**Records for the exercise:**
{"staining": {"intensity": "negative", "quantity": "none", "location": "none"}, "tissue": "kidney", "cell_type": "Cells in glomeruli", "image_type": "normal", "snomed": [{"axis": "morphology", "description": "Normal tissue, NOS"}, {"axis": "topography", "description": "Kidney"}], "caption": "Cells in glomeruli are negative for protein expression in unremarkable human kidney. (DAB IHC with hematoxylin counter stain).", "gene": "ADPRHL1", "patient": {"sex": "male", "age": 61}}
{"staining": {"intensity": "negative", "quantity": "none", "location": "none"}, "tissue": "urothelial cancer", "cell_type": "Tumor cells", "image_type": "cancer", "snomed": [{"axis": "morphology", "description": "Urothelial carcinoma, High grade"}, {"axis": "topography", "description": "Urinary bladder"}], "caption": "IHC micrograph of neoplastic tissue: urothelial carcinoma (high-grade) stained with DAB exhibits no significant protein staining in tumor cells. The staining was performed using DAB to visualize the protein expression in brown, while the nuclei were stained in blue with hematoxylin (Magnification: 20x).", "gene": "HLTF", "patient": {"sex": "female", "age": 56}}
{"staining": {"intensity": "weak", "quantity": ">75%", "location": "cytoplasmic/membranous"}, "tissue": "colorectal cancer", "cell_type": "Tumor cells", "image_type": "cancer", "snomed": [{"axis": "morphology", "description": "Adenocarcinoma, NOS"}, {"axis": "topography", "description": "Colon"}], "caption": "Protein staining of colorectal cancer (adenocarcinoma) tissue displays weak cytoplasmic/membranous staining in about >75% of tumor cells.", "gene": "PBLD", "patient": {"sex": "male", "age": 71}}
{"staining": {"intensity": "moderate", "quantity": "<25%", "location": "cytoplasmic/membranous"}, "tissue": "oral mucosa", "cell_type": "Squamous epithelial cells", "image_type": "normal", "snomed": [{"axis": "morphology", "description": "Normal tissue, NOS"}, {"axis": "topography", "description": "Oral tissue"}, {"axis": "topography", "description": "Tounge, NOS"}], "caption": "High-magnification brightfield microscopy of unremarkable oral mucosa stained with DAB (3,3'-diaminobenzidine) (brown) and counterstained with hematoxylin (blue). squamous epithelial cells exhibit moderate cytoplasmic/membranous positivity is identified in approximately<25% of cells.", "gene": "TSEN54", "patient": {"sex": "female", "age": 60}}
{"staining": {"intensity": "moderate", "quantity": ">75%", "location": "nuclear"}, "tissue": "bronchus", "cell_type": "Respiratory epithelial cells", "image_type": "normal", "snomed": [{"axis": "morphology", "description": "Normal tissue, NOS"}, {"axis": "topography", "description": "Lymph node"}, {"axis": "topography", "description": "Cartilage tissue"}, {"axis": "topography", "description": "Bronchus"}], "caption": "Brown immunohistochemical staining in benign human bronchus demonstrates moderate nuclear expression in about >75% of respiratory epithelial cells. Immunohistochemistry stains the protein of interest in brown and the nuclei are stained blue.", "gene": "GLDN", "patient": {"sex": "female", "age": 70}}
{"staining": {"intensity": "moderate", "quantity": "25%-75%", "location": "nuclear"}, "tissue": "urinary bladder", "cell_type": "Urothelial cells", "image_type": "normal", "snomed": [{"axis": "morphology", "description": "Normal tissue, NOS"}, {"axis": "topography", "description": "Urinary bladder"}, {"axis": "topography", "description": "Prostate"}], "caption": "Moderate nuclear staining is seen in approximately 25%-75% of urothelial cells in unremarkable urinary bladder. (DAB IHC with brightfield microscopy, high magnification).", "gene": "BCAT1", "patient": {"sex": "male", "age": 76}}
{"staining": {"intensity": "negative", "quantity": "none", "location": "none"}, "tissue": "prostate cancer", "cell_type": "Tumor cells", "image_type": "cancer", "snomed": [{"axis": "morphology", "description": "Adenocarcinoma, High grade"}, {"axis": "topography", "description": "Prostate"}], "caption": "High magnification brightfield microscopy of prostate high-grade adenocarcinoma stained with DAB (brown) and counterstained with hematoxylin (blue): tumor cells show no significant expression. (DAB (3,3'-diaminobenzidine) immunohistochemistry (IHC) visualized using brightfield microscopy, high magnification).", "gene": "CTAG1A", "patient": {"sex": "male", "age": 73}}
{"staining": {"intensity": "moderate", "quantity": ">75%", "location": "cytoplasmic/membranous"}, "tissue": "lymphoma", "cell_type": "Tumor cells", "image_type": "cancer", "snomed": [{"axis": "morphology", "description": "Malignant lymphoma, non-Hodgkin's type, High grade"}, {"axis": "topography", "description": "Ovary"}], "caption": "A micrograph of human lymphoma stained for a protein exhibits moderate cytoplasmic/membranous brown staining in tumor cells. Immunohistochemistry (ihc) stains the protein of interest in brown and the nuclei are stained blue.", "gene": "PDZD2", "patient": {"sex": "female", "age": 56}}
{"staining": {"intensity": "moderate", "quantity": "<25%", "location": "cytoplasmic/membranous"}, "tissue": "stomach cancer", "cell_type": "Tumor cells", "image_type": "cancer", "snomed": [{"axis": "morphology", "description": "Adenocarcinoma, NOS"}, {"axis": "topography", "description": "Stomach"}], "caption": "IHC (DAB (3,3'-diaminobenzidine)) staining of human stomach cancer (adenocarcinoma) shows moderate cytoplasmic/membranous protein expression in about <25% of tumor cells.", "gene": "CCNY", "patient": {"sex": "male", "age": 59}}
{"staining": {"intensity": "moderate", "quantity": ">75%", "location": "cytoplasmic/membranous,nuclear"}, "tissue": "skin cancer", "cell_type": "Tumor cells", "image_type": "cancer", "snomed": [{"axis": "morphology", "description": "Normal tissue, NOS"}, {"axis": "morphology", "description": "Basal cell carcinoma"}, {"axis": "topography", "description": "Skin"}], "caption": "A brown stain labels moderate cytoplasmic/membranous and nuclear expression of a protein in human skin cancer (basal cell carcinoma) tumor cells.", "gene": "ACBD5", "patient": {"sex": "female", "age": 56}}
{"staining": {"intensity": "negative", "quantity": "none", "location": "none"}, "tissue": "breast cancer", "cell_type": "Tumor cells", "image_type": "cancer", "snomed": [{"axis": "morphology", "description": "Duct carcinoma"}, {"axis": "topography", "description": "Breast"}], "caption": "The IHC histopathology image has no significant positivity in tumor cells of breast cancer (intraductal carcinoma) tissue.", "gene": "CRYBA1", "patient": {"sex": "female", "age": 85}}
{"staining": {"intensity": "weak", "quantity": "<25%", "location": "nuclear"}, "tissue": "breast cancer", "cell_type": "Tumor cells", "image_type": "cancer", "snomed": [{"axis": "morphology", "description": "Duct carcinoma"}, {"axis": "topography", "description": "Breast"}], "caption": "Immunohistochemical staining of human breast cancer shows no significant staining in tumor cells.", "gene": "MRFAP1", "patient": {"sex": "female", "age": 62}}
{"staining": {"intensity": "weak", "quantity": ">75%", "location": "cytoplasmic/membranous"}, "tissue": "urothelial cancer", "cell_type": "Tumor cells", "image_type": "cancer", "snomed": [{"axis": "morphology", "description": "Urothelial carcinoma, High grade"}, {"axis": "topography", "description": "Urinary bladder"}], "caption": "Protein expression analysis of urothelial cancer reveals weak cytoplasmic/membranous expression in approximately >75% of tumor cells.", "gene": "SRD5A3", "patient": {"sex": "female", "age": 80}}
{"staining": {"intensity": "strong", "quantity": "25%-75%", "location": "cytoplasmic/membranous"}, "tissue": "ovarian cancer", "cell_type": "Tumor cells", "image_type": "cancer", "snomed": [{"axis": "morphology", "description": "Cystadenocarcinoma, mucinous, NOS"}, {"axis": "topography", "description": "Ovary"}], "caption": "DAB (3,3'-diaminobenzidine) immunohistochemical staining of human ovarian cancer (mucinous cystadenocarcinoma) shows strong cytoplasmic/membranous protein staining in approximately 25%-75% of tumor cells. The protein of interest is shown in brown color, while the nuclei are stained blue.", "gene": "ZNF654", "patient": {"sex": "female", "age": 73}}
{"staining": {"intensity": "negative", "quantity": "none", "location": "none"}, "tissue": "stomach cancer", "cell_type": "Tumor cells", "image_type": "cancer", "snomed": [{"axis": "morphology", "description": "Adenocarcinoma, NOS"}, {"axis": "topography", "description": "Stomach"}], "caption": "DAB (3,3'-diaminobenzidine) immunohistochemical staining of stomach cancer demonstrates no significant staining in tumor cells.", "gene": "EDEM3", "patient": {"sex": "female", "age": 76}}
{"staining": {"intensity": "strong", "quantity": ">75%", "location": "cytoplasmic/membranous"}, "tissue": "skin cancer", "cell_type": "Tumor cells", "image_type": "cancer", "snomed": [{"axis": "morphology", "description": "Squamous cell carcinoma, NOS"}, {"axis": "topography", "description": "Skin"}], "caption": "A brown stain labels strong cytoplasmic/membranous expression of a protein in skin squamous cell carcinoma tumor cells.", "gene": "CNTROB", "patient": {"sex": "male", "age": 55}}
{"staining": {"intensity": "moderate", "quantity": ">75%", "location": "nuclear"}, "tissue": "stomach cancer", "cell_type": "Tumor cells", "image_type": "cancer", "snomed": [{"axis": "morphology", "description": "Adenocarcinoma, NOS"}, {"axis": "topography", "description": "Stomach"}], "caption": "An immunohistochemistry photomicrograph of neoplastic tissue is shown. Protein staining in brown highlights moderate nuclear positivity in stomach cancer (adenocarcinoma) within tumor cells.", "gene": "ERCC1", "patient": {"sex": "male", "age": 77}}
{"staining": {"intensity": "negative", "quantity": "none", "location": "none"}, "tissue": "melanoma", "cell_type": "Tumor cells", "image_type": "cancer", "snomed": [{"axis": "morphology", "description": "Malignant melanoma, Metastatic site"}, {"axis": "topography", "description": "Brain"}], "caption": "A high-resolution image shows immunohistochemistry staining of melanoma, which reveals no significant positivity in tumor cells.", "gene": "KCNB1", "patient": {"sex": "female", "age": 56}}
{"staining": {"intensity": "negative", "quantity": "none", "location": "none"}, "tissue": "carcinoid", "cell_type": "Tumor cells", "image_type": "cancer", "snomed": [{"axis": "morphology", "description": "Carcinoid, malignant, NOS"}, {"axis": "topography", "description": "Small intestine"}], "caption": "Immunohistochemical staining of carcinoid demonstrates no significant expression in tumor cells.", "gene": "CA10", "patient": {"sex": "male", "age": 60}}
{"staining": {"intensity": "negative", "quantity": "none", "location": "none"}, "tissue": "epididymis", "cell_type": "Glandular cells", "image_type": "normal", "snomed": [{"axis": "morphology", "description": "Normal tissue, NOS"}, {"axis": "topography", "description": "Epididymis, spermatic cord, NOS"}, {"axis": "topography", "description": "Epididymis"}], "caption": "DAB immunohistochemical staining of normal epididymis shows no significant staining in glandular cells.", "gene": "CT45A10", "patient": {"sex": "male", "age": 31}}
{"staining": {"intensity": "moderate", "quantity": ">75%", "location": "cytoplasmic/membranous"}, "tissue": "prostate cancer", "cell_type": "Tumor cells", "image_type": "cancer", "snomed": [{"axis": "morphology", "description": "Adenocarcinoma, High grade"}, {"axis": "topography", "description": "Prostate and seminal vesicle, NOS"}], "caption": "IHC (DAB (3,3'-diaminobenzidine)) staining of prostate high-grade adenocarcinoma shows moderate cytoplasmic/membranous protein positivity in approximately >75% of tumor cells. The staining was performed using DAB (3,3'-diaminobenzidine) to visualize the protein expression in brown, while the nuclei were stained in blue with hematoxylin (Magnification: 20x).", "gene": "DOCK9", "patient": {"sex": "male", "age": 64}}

**Activity:** The result should be every line of the material that contains the word "shown", so copy those lines.

**Reply:**
{"staining": {"intensity": "strong", "quantity": "25%-75%", "location": "cytoplasmic/membranous"}, "tissue": "ovarian cancer", "cell_type": "Tumor cells", "image_type": "cancer", "snomed": [{"axis": "morphology", "description": "Cystadenocarcinoma, mucinous, NOS"}, {"axis": "topography", "description": "Ovary"}], "caption": "DAB (3,3'-diaminobenzidine) immunohistochemical staining of human ovarian cancer (mucinous cystadenocarcinoma) shows strong cytoplasmic/membranous protein staining in approximately 25%-75% of tumor cells. The protein of interest is shown in brown color, while the nuclei are stained blue.", "gene": "ZNF654", "patient": {"sex": "female", "age": 73}}
{"staining": {"intensity": "moderate", "quantity": ">75%", "location": "nuclear"}, "tissue": "stomach cancer", "cell_type": "Tumor cells", "image_type": "cancer", "snomed": [{"axis": "morphology", "description": "Adenocarcinoma, NOS"}, {"axis": "topography", "description": "Stomach"}], "caption": "An immunohistochemistry photomicrograph of neoplastic tissue is shown. Protein staining in brown highlights moderate nuclear positivity in stomach cancer (adenocarcinoma) within tumor cells.", "gene": "ERCC1", "patient": {"sex": "male", "age": 77}}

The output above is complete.